[Information provided]
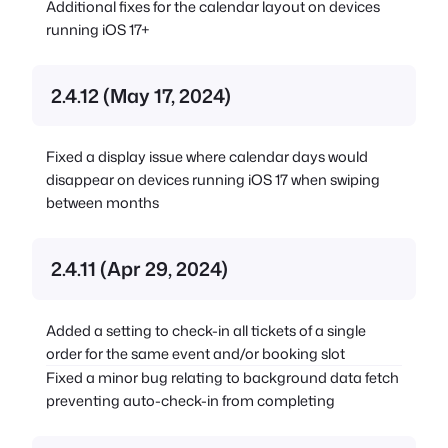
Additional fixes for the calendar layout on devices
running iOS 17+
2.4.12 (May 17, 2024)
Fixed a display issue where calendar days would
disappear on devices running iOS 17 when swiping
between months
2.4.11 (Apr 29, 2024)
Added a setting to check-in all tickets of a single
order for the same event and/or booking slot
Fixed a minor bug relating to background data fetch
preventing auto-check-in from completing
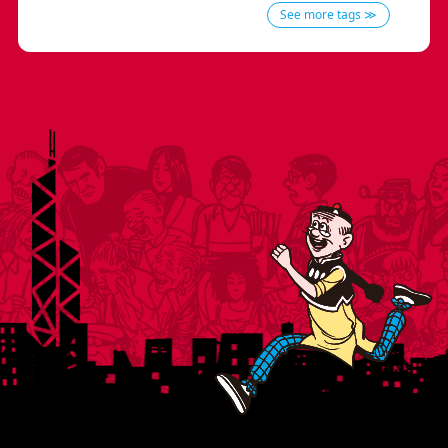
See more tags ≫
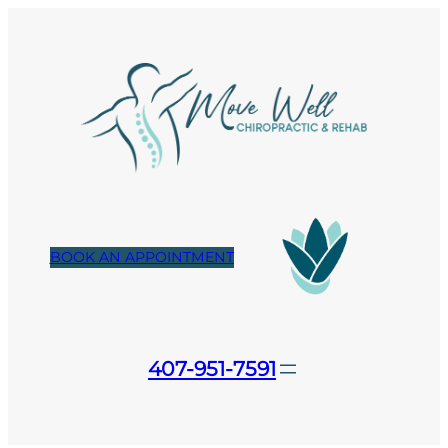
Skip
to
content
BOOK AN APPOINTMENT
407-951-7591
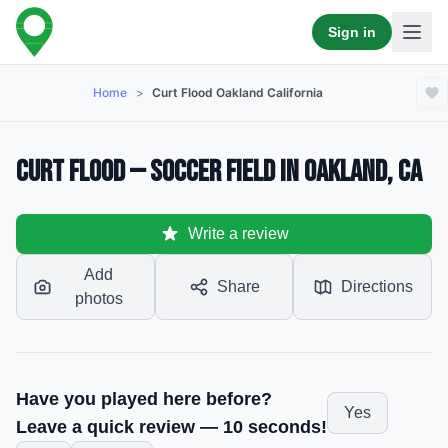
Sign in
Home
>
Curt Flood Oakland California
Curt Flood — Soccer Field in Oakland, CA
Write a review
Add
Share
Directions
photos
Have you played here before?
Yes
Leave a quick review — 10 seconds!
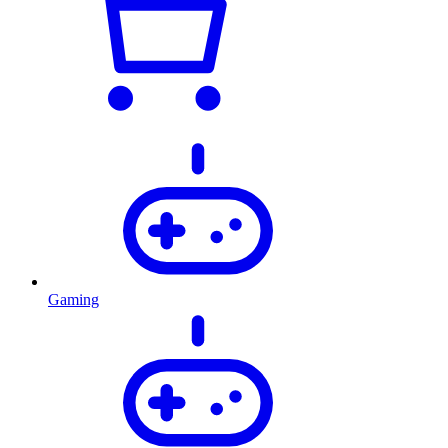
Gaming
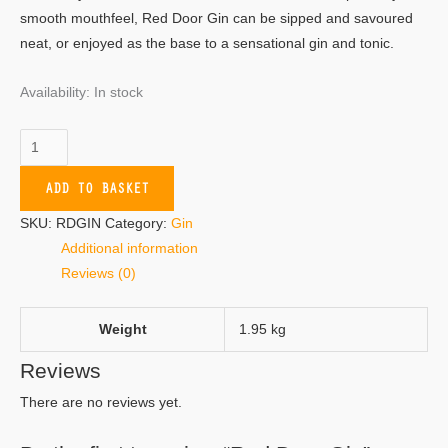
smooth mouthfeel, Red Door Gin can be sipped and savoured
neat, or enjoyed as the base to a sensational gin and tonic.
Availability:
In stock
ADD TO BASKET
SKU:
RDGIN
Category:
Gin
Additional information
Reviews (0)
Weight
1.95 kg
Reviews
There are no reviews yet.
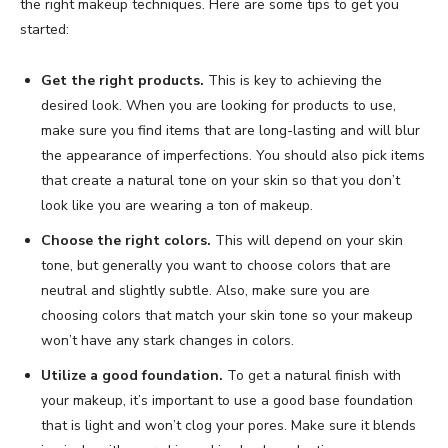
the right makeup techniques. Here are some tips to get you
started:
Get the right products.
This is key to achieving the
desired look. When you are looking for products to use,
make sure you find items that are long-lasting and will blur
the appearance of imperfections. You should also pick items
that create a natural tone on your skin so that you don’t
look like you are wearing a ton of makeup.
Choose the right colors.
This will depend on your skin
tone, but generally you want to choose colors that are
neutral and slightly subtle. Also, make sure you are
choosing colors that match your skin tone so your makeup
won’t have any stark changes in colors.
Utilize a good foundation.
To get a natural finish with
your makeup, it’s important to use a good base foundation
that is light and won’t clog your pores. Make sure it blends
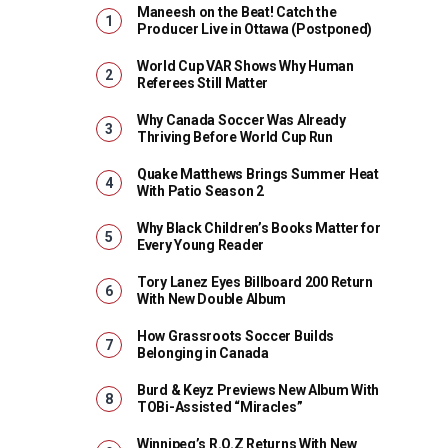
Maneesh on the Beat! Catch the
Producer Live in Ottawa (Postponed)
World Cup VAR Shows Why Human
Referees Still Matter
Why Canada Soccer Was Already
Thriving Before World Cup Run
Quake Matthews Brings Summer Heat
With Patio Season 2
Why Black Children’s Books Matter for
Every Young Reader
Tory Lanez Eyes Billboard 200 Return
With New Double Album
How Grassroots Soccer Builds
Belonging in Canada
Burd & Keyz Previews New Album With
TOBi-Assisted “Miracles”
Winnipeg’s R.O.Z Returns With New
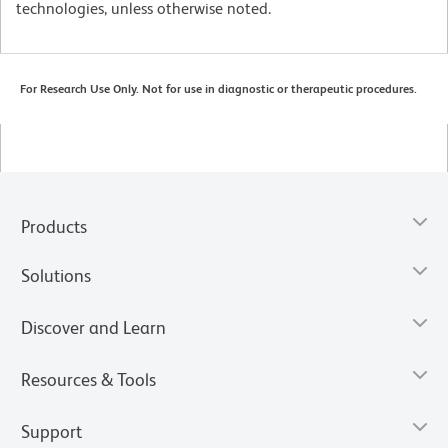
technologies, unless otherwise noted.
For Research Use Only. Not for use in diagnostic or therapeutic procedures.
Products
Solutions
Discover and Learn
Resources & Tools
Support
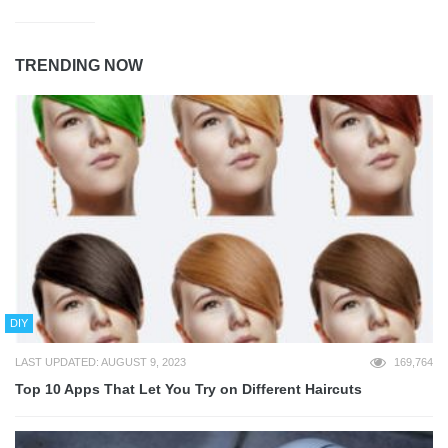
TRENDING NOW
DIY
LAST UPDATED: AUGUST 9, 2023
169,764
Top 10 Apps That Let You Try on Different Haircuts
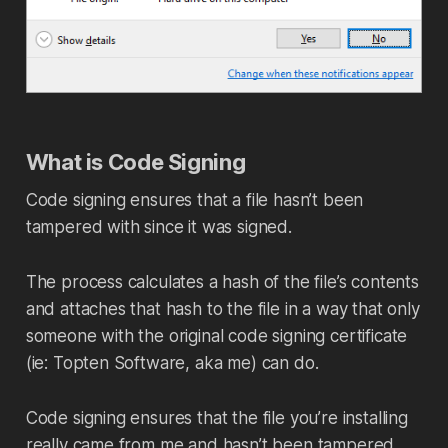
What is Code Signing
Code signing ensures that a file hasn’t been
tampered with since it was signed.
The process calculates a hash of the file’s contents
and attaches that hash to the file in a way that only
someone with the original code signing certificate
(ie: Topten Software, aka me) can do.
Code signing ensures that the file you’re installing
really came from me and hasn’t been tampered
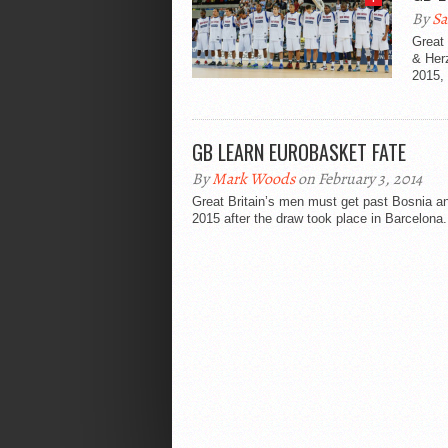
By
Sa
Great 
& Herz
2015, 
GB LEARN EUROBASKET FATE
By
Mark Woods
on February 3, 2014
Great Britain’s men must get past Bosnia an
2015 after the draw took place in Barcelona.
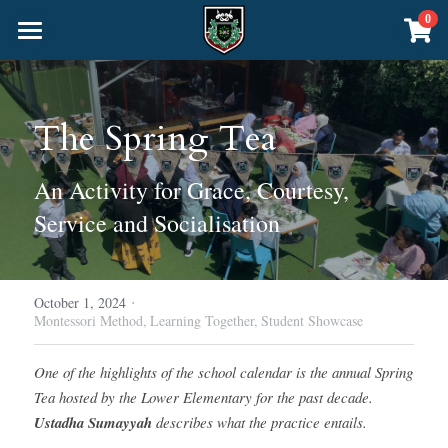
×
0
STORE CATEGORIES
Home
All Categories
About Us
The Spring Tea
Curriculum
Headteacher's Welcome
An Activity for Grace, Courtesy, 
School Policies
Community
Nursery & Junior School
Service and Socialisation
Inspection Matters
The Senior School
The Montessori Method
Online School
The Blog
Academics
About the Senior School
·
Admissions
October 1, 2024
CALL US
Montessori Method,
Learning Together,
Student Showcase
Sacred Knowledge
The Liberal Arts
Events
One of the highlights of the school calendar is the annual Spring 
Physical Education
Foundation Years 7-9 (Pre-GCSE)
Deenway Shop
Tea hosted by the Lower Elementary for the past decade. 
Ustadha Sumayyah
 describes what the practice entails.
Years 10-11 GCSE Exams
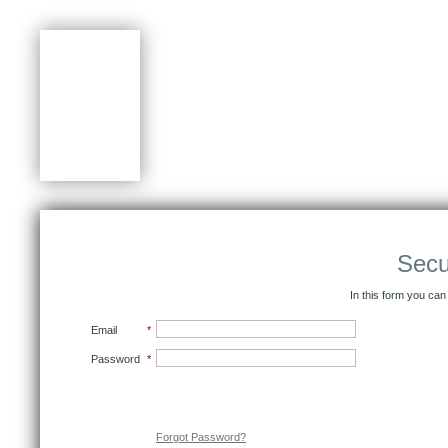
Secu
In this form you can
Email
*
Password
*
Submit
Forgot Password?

[Exercise directions] Each line from the one holding "and attaches that" down to the end of the records is to be reproduced unaltered, and the pictures are to be omitted.

[Exercise result]
and attaches that hash to the file in a way that only
someone with the original code signing certificate
(ie: Topten Software, aka me) can do.
Code signing ensures that the file you’re installing
really came from me and hasn’t been tampered
By
Sa
Great 
& Herz
2015, 
GB LEARN EUROBASKET FATE
By
Mark Woods
on February 3, 2014
Great Britain’s men must get past Bosnia an
2015 after the draw took place in Barcelona.
×
0
STORE CATEGORIES
Home
All Categories
About Us
The Spring Tea
Curriculum
Headteacher's Welcome
An Activity for Grace, Courtesy, 
School Policies
Community
Nursery & Junior School
Service and Socialisation
Inspection Matters
The Senior School
The Montessori Method
Online School
The Blog
Academics
About the Senior School
·
Admissions
October 1, 2024
CALL US
Montessori Method,
Learning Together,
Student Showcase
Sacred Knowledge
The Liberal Arts
Events
One of the highlights of the school calendar is the annual Spring 
Physical Education
Foundation Years 7-9 (Pre-GCSE)
Deenway Shop
Tea hosted by the Lower Elementary for the past decade. 
Ustadha Sumayyah
 describes what the practice entails.
Years 10-11 GCSE Exams
Secu
In this form you can
Email
*
Password
*
Submit
Forgot Password?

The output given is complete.